Method AIME24 AIME25 AMC23 MATH500 Minerva Olympiad Avg. \(\Delta_{GRPO}\)
Base 12.19 4.79 35.23 48.60 15.07 16.33 22.04 -
GRPO 20.94 8.44 58.98 72.20 27.76 37.33 37.61 -
Dr.GRPO 21.04 8.23 58.59 72.05 28.58 35.89 37.40 -0.21
DAPO 21.25 8.75 58.20 72.70 29.50 37.22 37.94 +0.33
GRPO-AD 21.56 9.48 59.06 73.25 29.14 37.07 38.26 +0.65
DGPO 23.85 10.21 61.02 74.25 31.07 38.33 39.79 +2.18
MQR 25.00 11.77 59.38 77.85 31.43 40.81 41.04 +3.43
MathForge 24.58 12.60 59.84 79.95 33.36 42.67 42.17 +4.56

Ablation Study

Component ablation of DGPO (Qwen2.5-Math-7B):

Setting Avg. \(\Delta_{GRPO}\)
GRPO 37.61 -
+Valid-token averaging 37.71 +0.10
+DGAE 38.65 +1.04
+DGAE+DQW (full DGPO) 39.79 +2.18

DQW temperature sensitivity: \(T=1.0\) → 39.03, \(T=2.0\)39.79, \(T=5.0\) → 39.53, \(T=10.0\) → 39.27

Cross-model generalization (all surpass GRPO): Qwen2.5-Math-1.5B +4.45, Qwen2.5-3B +3.54, DeepSeek-Math-7B +2.86.

Key Findings

  • DGAE and DQW contribute +0.94% and +1.14% respectively, and are complementary.
  • MathForge consistently outperforms GRPO across all four tested model architectures, demonstrating model-agnostic generalizability.
  • DGPO is composable with other methods: +GPG → +0.99, +DAPO → +1.97, +GSPO → +1.61.
  • Models trained with DGPO produce more concise outputs (Fig. 1b), suggesting they learn more efficient reasoning paths.

Highlights & Insights

  • The theoretical contributions are rigorous: Theorems 1 and 2 formally prove the bell-shaped update bias of GRPO and the constant-magnitude balance of DGAE, with clear mathematical derivations.
  • The two-step "balance then weight" design (DGAE → DQW) is more effective than directly applying difficulty weighting on top of GRPO (e.g., GRPO-AD).
  • The "answer-preserving" constraint in MQR is a critical design choice: it increases difficulty while avoiding answer regeneration, substantially reducing data augmentation cost.
  • The synergy between DGPO and MQR is super-additive (42.17 > 39.79 + 41.04 − 37.61), rather than a simple sum.

Limitations & Future Work

  • MQR relies on a large reasoning model (o3) as the reformulator, increasing data augmentation cost.
  • Validation is limited to mathematical reasoning; the approach has not been tested on other reasoning tasks such as code generation or logical reasoning.
  • The temperature hyperparameter in DQW requires tuning (though \(T=2.0\) proves robust across all experiments).
  • MAD normalization is equivalent to std normalization when reward distributions are symmetric; its theoretical advantages are more pronounced under non-binary rewards but are not fully validated in that setting.
  • vs.

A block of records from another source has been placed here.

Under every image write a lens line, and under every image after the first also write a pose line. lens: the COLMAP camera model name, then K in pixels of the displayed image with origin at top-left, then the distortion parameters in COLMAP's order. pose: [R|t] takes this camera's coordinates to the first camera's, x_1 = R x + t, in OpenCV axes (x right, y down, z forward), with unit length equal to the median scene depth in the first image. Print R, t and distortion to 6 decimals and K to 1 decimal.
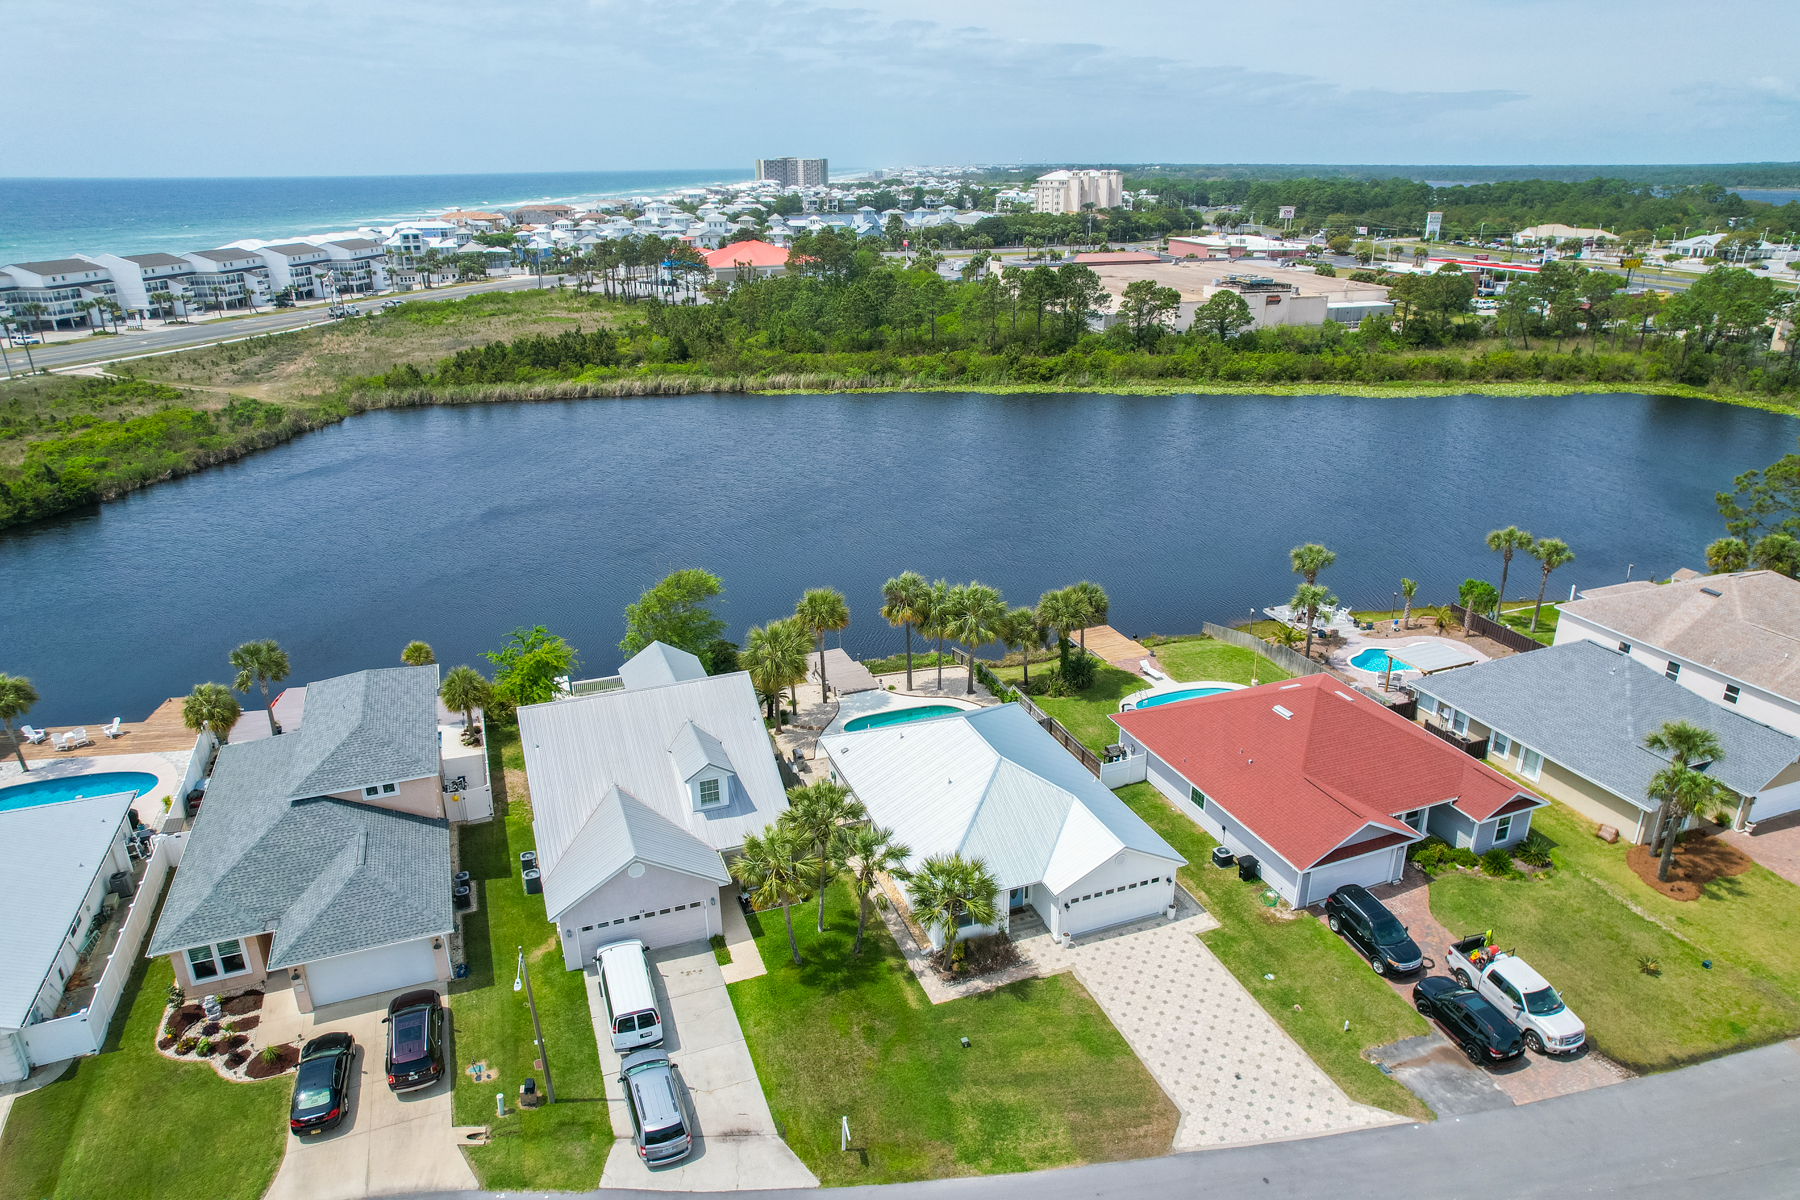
lens RADIAL K [[1151.4, 0, 902.0], [0, 1151.4, 604.3], [0, 0, 1]] dist [-0.077710, 0.068454]
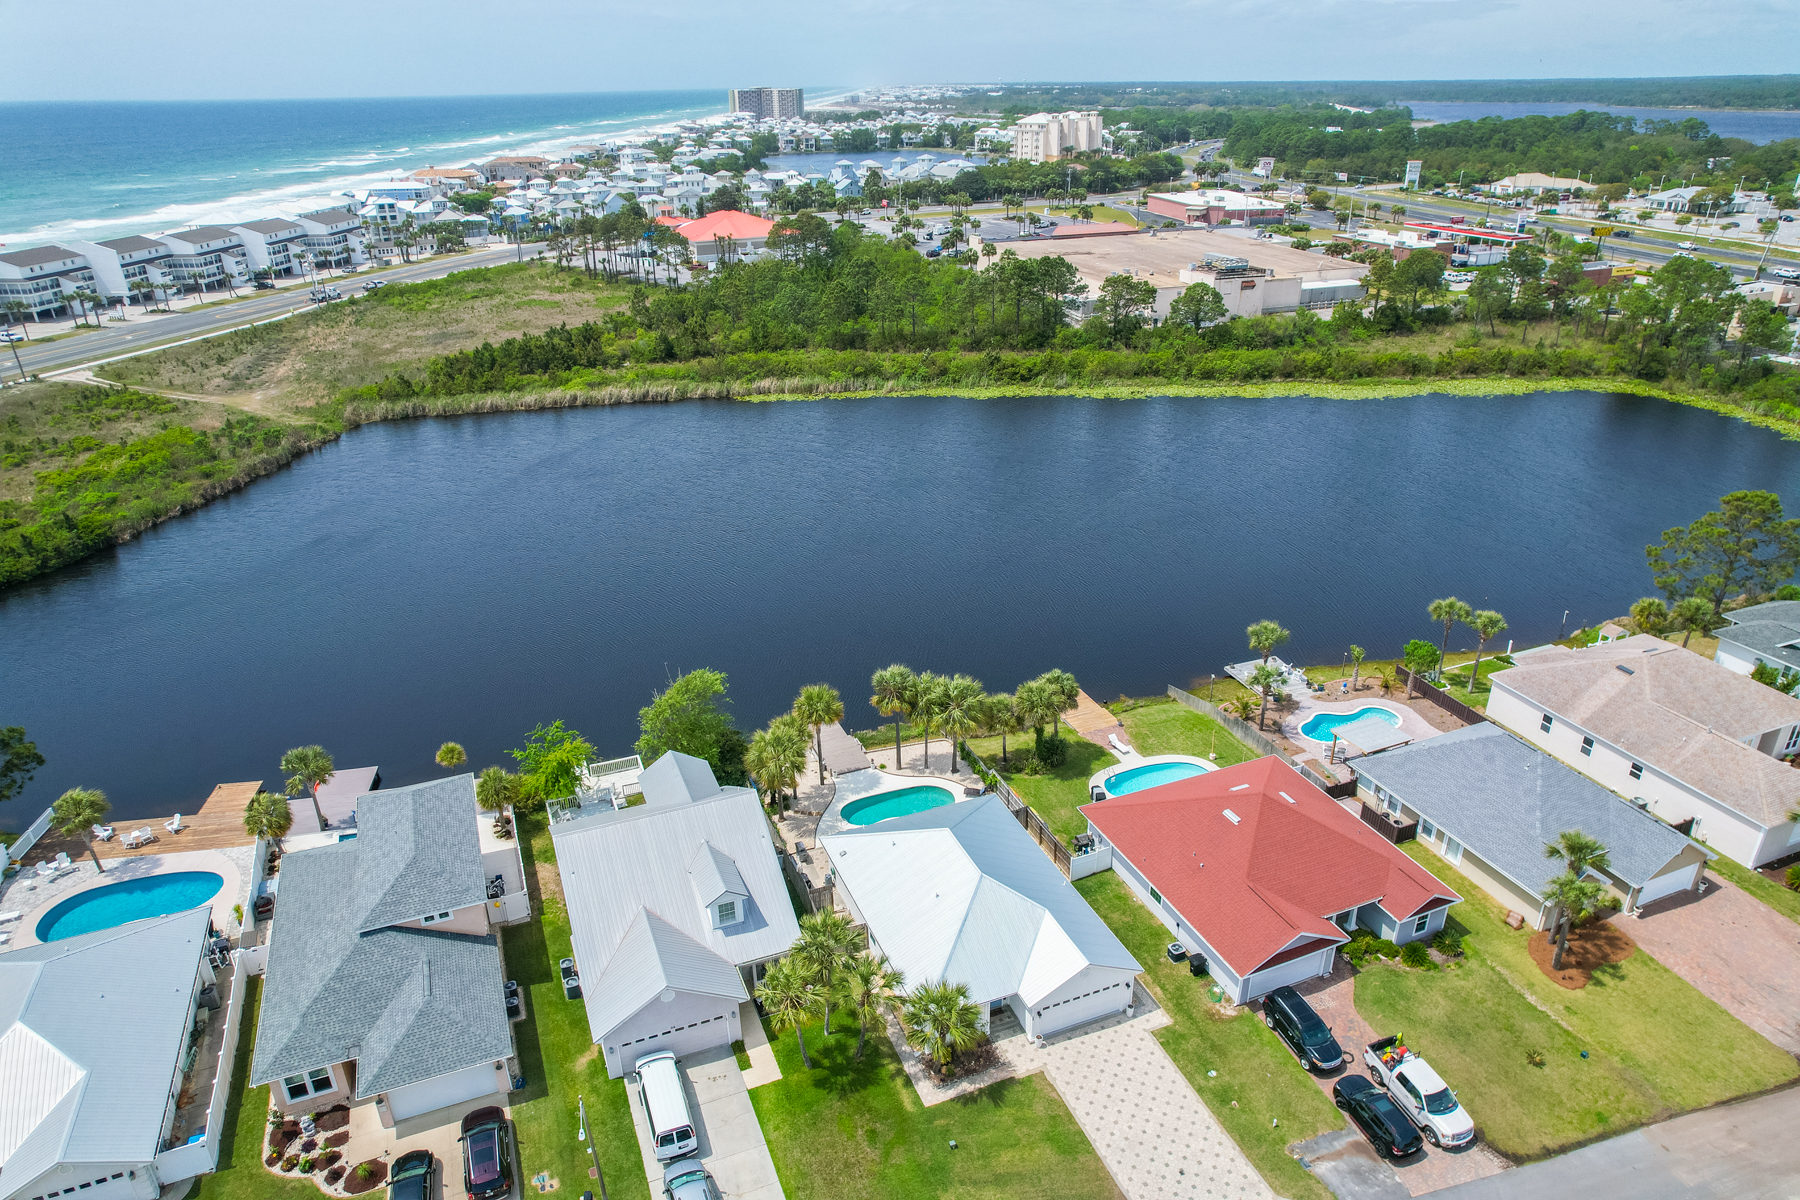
lens RADIAL K [[1151.4, 0, 901.5], [0, 1151.4, 605.1], [0, 0, 1]] dist [-0.077710, 0.068454]
pose [[0.999807, -0.014117, 0.013690, -0.005340], [0.013236, 0.997963, 0.062404, -0.207686], [-0.014543, -0.062211, 0.997957, -0.118181]]
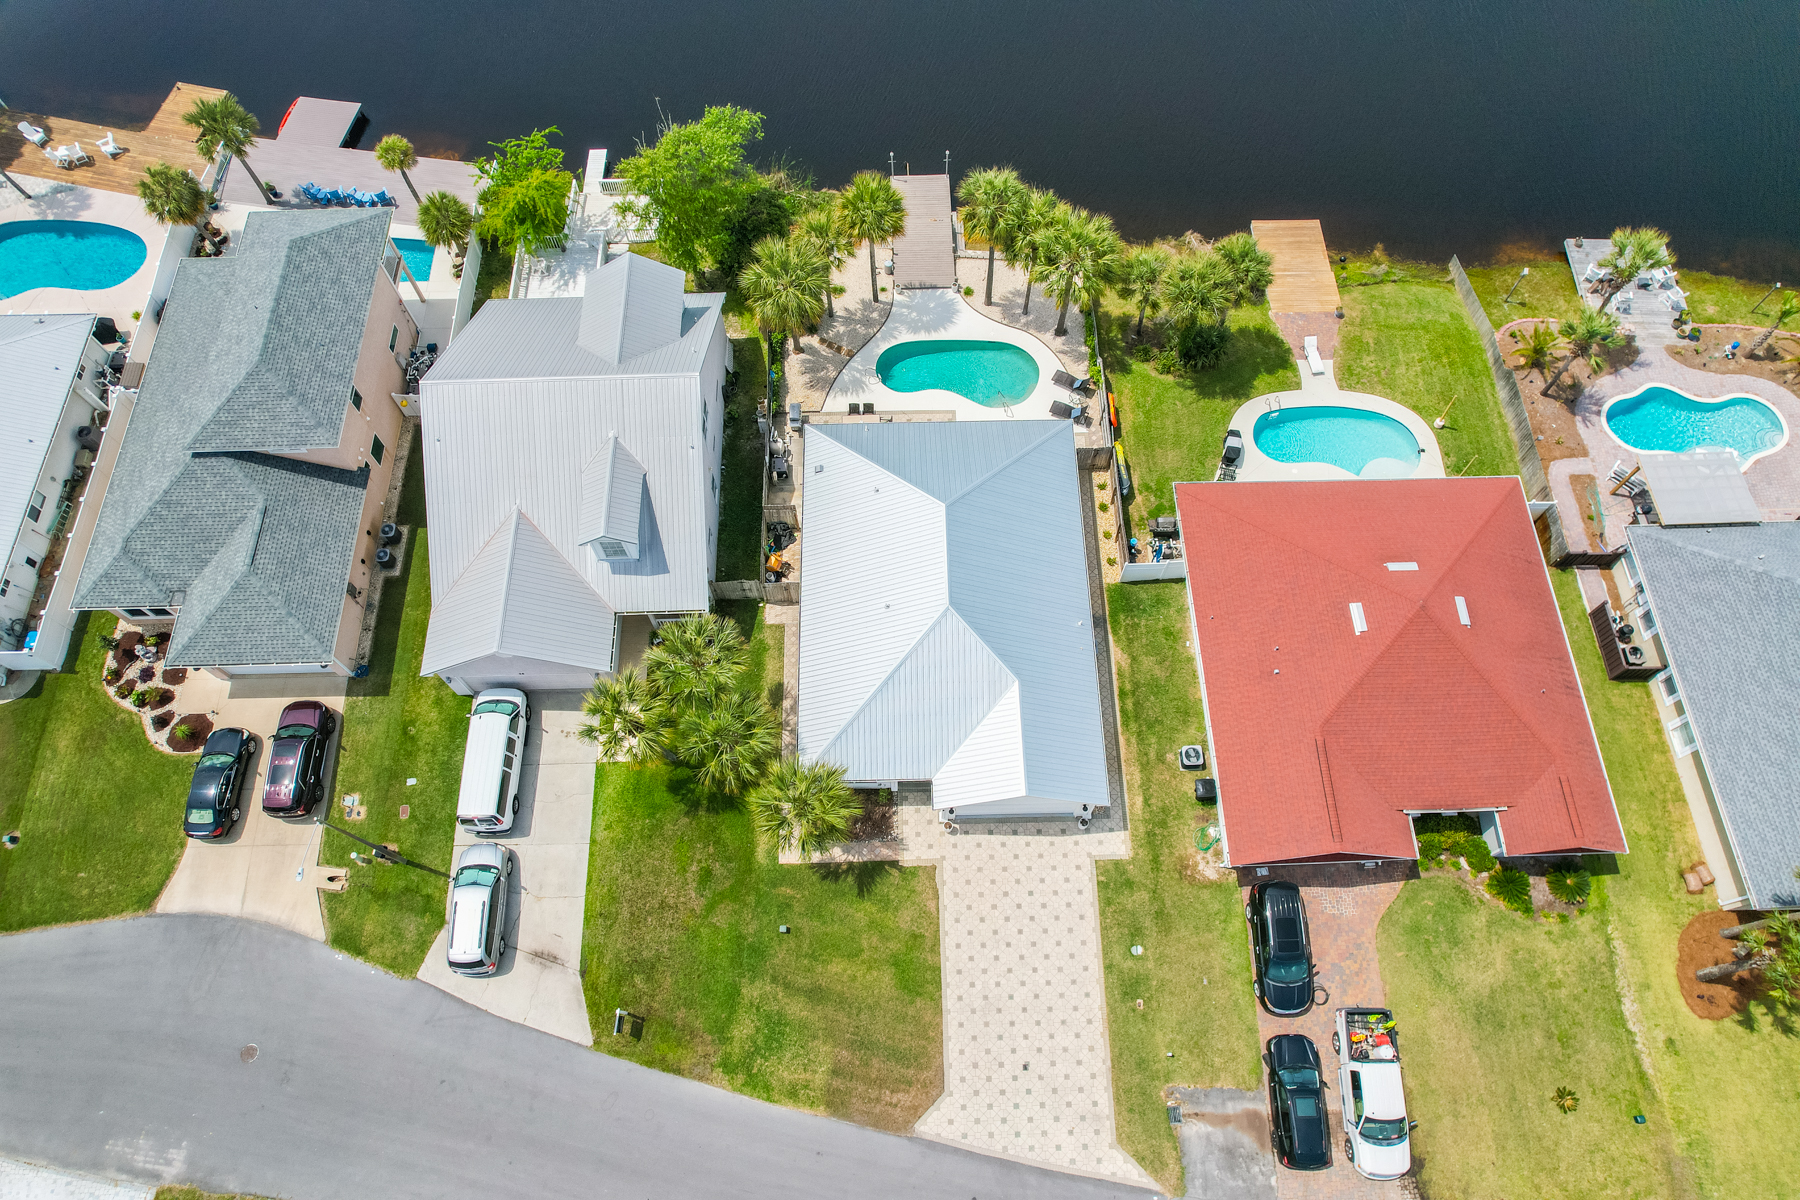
lens RADIAL K [[1151.4, 0, 897.0], [0, 1151.4, 609.4], [0, 0, 1]] dist [-0.077710, 0.068454]
pose [[0.940755, 0.308299, -0.141182, 0.168238], [-0.125220, 0.702791, 0.700289, -0.433323], [0.315120, -0.641122, 0.699759, 0.426457]]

GRPO: GRPO's std normalization induces a bell-shaped update bias; DGPO achieves constant update magnitude via MAD — a simple yet theoretically grounded correction.
  • vs. GRPO-AD (Zhang & Zuo 2025): GRPO-AD applies difficulty weighting on top of GRPO without correcting the underlying imbalance, yielding limited gains (+0.65 vs. DGPO's +2.18).
  • vs. DAPO/GPG: These methods address orthogonal aspects such as sampling strategies and KL divergence, and are composable with DGPO.
  • Data augmentation insight: The "answer-preserving constraint" in MQR is a practical design principle — ensuring mathematical equivalence of augmented data.

Rating

  • Novelty: ⭐⭐⭐⭐ Theoretically grounded insights (Theorems 1/2); the MAD-for-std substitution is simple but well-motivated.
  • Experimental Thoroughness: ⭐⭐⭐⭐⭐ Six benchmarks × four models × multiple ablations + dynamic analysis + composability experiments.
  • Writing Quality: ⭐⭐⭐⭐ Theory and experiments are tightly integrated; ablations are comprehensive.
  • Value: ⭐⭐⭐⭐ A general improvement for RLVR training; DGPO can be directly incorporated into existing pipelines.